I finally fashioned a resume that was a blend of fantasy, fact, and convenient amnesia, that I thought would pass muster. It made me appear to be an Einstein with a solid work background that any mother would be proud of. Even mine.


I shot this piece of work off to dozens of schools and always got the same reply, when I got one at all – “Where’s your picture?”

wonderland clinic


Here in Thailand you can’t send someone a postcard without including your photo with it. Well, I shrugged my shoulders at such eccentricities and got a dozen passport quickie photos to send out.


I was hired as an ESL teacher in a matter of days after that!


And over the years what I inevitably found out was that outside of glancing at my resume to make sure I was a native English speaker, no one in any school I ever worked for ever gave my resume a second glance – they were only interested in my photograph. Were my eyes crossed? Was my nose pierced? Did I have a hare lip? Did my eyebrows meet in the middle of my forehead?


I wasted all that time on my wretched resume when what I should have been doing was doctoring my photograph to look like Cary Grant!


I wised up pretty fast, though. Whenever I needed or wanted a different teaching job here in amazing, whimsical Thailand, I have spent good money on getting a professional portrait done. It’s done the trick every time!
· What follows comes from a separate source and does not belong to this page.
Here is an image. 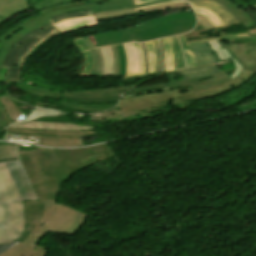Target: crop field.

Of course, there came a day when even I, a born prevaricator, didn’t dare send a photo of myself twenty years ago – I had grown too grotesque, even clownish, with jowls and double chins and bags under eyes the size of a Gladstone, and a widow’s peak. In a word, today I look like a gargoyle, and even if I had won the Nobel prize in Language Teaching they’d still never dare put my ugly mug in front of a class of tender Thai children. Except as some kind of warning.


Of course my Thai fiancé Joom doesn’t think I’m homely at all . . .


Hmm . . . I think I better take her in to an optometrist.